** Extract provided **
Sunday, January 6, 2013

The Theology of Life of Pi


The most recent Ang Lee film, Life of Pi, is easily the most beautiful film of 2012.  I really enjoyed my time with it, as did my two daughters who watched it with me (since you asked, 12 and 16).  It is a simple tale, but wonderfully told and engaging.  I encourage you to see it.  4/5


There.  Now the review portion of this post is done.


But I have been asked a few times concerning my opinion about the religious themes of the film.  This makes sense, since the point of the film is a religious one and I am a pastor.  So I ought to have an opinion, right?  Well, I do.  I’ll try to be unpastorlike and keep it brief.

I have found five theological statements this movie makes.  Let me summarize them:
1. God, as a powerful being, exists
2. God has something to say
3. God speaks through stories
4. God speaks through a variety of stories, sometimes contradictory
5. God is less concerned about truth than communication

The first three points are in full agreement with Christianity, as well as Judaism, Islam and Hinduism.  Other religions, such as Buddhism, thinks that what a god might say isn’t as important as enlightened humans.  But few religious people should have a problem with these first three.

The fourth principle is a problem with certain orthodox believers and certainly fundamentalists.  They hold that God is completely contradiction-free and there is a logic and consistency in God’s communication.  If God gives us a narrative, it a cohesive narrative.  And if there is contradiction, it must mean that part of the narrative is not of God. 

The final principle speaks directly against the fundamentalist point of view, because that point is all about the one truth.

What I want to point out is that the movie doesn’t disagree that there could very well be one truth.  What it actually questions is whether the direct communication of that truth is the best way to create a world.  People don't always handle truth well.  Jesus spoke truth, and it wasn’t received well at all, and so he spoke in parables which were not understood, but people then just scratched their heads or came to Jesus and asked.  Indirect truth seems to have done work equally well.

** Entries supplied **
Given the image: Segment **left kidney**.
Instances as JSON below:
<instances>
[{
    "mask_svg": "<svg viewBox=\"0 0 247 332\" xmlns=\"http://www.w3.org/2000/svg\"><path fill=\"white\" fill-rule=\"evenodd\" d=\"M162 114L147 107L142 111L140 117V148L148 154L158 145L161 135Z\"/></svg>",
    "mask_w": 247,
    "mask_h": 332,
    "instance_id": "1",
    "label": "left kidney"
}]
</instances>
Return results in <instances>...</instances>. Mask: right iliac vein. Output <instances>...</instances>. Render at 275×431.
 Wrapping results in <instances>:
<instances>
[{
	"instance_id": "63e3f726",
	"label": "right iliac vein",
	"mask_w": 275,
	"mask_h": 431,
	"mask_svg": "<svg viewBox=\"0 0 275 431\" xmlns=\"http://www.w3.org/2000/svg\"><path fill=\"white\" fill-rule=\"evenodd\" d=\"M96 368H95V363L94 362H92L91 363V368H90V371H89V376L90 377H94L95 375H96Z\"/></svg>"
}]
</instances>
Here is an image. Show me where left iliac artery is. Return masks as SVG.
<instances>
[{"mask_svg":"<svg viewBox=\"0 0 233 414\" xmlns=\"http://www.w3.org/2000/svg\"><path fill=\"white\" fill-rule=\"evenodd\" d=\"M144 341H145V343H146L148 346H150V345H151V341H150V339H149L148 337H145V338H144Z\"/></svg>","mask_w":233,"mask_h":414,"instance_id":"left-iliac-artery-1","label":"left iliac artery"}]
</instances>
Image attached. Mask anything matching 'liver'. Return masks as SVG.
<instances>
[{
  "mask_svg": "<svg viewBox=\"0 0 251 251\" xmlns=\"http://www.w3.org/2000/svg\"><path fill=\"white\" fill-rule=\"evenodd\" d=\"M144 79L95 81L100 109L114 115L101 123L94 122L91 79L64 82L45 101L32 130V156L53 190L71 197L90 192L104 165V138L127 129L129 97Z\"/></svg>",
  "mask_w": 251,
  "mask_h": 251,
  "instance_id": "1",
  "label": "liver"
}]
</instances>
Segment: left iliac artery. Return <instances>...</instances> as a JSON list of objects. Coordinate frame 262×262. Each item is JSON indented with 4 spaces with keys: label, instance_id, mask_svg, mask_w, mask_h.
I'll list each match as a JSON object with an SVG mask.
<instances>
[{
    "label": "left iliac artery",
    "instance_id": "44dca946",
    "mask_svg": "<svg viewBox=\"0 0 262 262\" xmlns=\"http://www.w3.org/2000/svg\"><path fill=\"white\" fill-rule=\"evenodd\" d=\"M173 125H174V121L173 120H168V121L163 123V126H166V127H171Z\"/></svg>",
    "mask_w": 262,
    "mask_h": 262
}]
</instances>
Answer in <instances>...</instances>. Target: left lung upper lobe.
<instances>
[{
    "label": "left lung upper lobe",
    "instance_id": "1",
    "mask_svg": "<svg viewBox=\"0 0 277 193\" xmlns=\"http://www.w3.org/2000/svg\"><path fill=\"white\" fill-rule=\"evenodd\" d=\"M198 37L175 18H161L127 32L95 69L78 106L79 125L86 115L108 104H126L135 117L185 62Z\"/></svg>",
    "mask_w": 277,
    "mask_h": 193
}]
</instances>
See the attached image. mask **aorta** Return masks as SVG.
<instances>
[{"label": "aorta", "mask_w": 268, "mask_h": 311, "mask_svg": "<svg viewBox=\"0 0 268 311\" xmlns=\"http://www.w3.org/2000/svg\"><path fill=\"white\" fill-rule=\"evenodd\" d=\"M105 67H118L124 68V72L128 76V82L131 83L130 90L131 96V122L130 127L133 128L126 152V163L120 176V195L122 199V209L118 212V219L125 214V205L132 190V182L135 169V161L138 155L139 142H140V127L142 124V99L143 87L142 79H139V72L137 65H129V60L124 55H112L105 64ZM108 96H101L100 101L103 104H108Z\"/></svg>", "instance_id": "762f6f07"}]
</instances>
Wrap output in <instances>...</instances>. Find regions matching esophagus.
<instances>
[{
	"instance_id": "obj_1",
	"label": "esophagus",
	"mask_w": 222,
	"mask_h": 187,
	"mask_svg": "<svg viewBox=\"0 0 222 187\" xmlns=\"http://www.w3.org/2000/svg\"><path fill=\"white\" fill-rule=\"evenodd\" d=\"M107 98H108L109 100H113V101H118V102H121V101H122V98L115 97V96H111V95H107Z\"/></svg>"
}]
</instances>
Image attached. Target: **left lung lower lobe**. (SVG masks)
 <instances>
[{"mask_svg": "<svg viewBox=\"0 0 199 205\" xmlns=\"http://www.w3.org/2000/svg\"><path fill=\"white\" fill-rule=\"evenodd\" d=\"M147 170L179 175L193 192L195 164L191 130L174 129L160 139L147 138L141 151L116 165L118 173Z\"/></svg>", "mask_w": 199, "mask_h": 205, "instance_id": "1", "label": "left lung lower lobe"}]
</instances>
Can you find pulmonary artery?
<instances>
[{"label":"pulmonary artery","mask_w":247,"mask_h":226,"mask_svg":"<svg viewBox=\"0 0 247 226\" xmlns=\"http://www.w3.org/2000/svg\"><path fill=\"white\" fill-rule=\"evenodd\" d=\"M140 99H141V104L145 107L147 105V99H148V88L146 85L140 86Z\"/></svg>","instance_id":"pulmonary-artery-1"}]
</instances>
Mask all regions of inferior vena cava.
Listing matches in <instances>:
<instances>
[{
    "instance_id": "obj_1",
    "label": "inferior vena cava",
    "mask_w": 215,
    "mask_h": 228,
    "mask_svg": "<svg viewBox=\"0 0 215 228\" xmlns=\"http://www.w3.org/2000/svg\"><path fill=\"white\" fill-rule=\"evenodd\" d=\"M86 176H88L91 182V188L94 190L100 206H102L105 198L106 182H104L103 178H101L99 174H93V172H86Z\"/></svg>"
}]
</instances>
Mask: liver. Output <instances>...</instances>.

** Required actions **
1. Answer these questions from the post on the theology of Life of Pi, one per line:
(a) How old are the two daughters who watched the film with the writer?
(b) What rating does the writer give the film?
(c) Which religion is described as holding that what a god might say isn't as important as enlightened humans?
2. In the post on the theology of Life of Pi, which religions are said to be in full agreement with the first three points? List them all.
3. Reproduce the stretch of the post on the theology of Life of Pi from "But I have been" through "keep it brief.", word for word.

** Expected responses **
1.
(a) 12 and 16
(b) 4/5
(c) Buddhism

2. Christianity, Judaism, Islam, Hinduism

3.
But I have been asked a few times concerning my opinion about the religious themes of the film.  This makes sense, since the point of the film is a religious one and I am a pastor.  So I ought to have an opinion, right?  Well, I do.  I’ll try to be unpastorlike and keep it brief.